Contacts
Opinions

The Public and Private Partnership That Also Works for Employment

, by Remo Dalla Longa - SDA professor di Public management and policy
Strange but true: in Italy, there exist the right conditions to make PPPs take off and kickstart the construction industry. They just have to do it the right way


In the crisis that engulfed Europe after the 2007 subprime crisis, and especially Italy, investment in public works and infrastructure also dropped, further contributing to the crisis of GDP and its stunted recovery. As the fiscal compact and the credit crunch continued to play their negative role in the infrastructure and public works industry, the Italian construction sector took a significant hit, with considerable job losses that are far from being recovered and a large number of business closures.

But the problem was not just that: with the stability pacts built into Italian budget laws since 2009-10, as soon as the crisis becomes virulent, the possibility for local authorities to resort to debt was virtually eliminated. Local authorities have always been an administrative power capable of spreading investment, bringing it closer to economic and social needs, with territorial communities being favorably affected, albeit not always in an efficient way.

➜ the role of the project companies
In terms of accounts, the debt of Italian local governments decreased from €111 trillion in 2007 to €89 trillion in 2016, against a 42% increase for the central government (from €1,490 trillion to €2,120 trillion), numbers that translate in a debt for Italian public administration equal 133% of GDP in 2016. Moreover, growing central government debt is not related to investments, which also fell from 4.5% (2008) to 3.4% (2015), as compared to a decline from 21.6% to 9.9% in the same years for municipalities (and the number of loans granted to local governments for local investment dropped from 4,184 in 2007 to 654 in 2016).

If this is the main problem of our country, namely that we had to weather the crisis with the highest public debt in the euro area, with the constraints of the fiscal compact leading to stability pact constraints and public investment being discontinued at the central level and above all the local level, economic relief could come from Public and Private Partnerships (PPPs), which after the Legislative Decree 50/2016 (Italian Code of Public Contracts) have taken a new configuration. In addition to new forms of development and revitalization of the measure, the new version also contains a plan to transfer public debt to private entities, such as project companies (SPV, the Italian acronym). The end remains the recovery of lost employment, and increase in the investment share of GDP and the partial recuperation of companies that are key in the construction industry and for the country's modernization of infrastructre (see my recent book on Public Private Partnerships published by Carocci, 2017).

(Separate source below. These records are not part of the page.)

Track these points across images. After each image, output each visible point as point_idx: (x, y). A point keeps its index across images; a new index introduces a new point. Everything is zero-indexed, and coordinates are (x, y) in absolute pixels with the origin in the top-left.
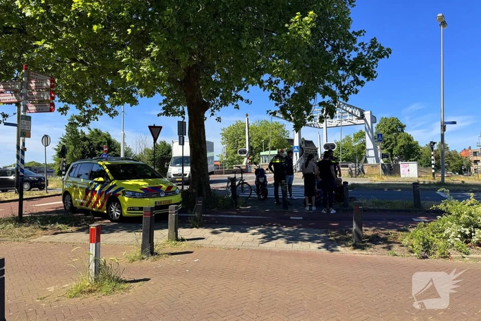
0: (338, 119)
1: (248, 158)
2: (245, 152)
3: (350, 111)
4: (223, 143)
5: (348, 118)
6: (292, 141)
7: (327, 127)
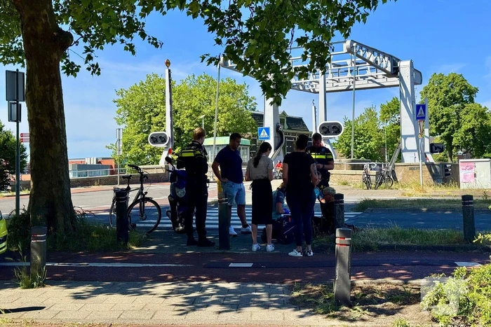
0: (349, 75)
1: (170, 152)
2: (162, 139)
3: (372, 59)
4: (120, 121)
5: (369, 73)
6: (260, 118)
7: (326, 92)
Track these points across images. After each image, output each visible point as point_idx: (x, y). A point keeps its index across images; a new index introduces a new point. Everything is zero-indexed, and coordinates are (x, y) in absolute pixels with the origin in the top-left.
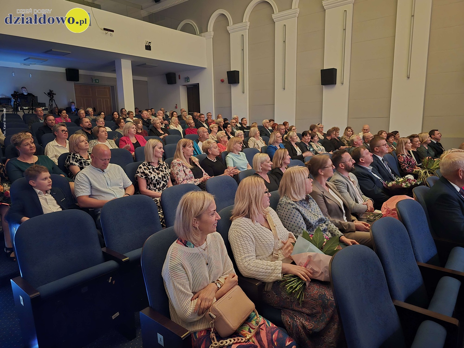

➜ Italy's financial advantages
Italy has the highest public debt (132.8% of GDP), as compared to 96.5% for Spain, 97.4% for France, 64.7% for Germany, numbers which have led to the aforementioned budget restrictions, but things change if we take into account the private debt of non-financial corporations, where percentages of neighboring countries are much higher: in France 127.5%, Spain 102.3%, and Italy 76.6%, second only to Germany (53.4%). Italy compared to the other three major EU nations also has the lowest household debt as a percentage of GDP (41.7% vs. 65.2% in Spain, 57% in France, 53.4% in Germany). Such a situation is ideal to activate PPPs.

Everything urges Italy to undertake such a path before other nations, so that the country can pioneer the large-scale use of PPPs in public works and construction. Our country was the only one translating into national legislation the EU directive on PPPs, by creating an ad hoc partition within the legal code - the present author was proponent actor of the fourth partition on PPPs of the Italian code of public contracts. But are things really that simple? Is it enough to apply the new rules and regulations that have been in force for a year? No, the implementation of the PPP model is a great opportunity for our country, but it has its peculiarities and practical difficulties. You have to know it well and know how to assemble it properly and it's where the real difficulty lies.